## Assigned task
Pull out each line of the entries below that contains the string "True", copying those lines unchanged. Treat the match as case-sensitive.

*** Opening of Exercise data ***

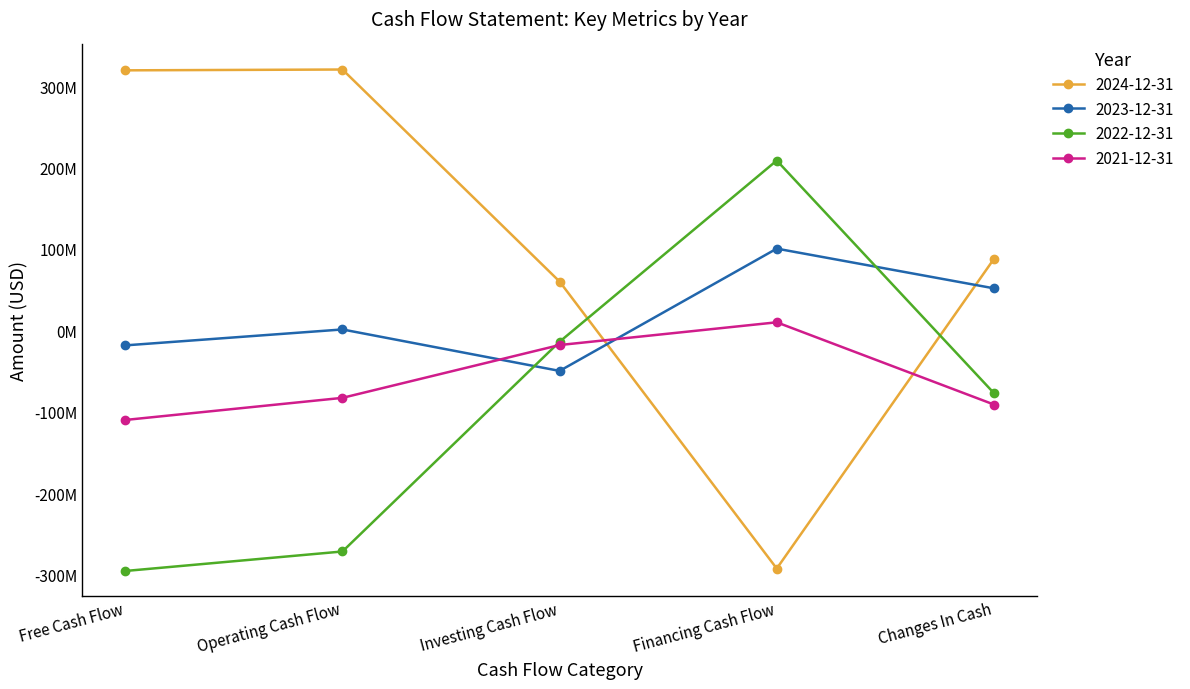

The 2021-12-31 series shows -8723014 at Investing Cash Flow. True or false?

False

*** Close of Exercise data ***
*** Opening of Exercise data ***

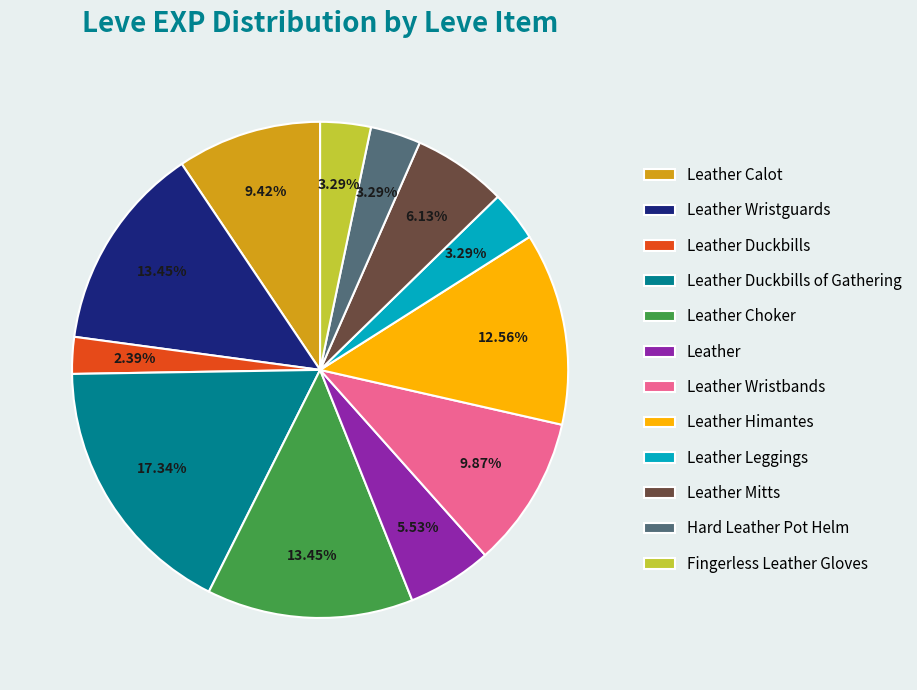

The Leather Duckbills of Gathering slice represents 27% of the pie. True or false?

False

*** Close of Exercise data ***
*** Opening of Exercise data ***

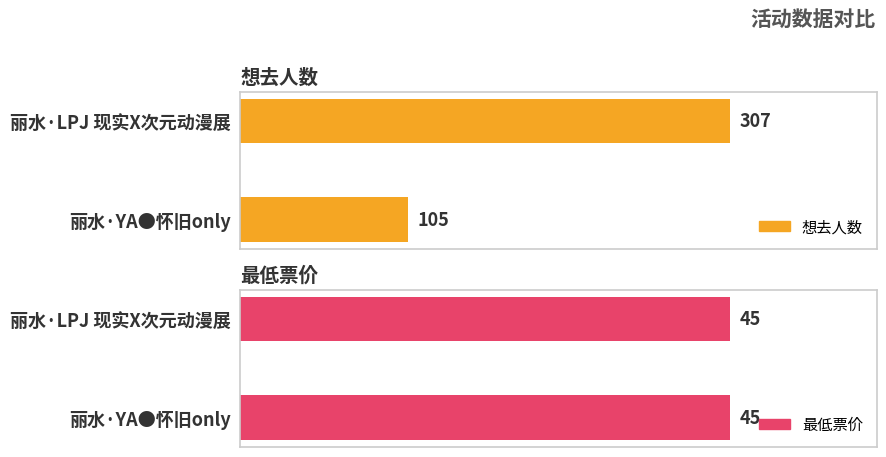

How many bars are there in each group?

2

*** Close of Exercise data ***

## Response area
The 2021-12-31 series shows -8723014 at Investing Cash Flow. True or false?
The Leather Duckbills of Gathering slice represents 27% of the pie. True or false?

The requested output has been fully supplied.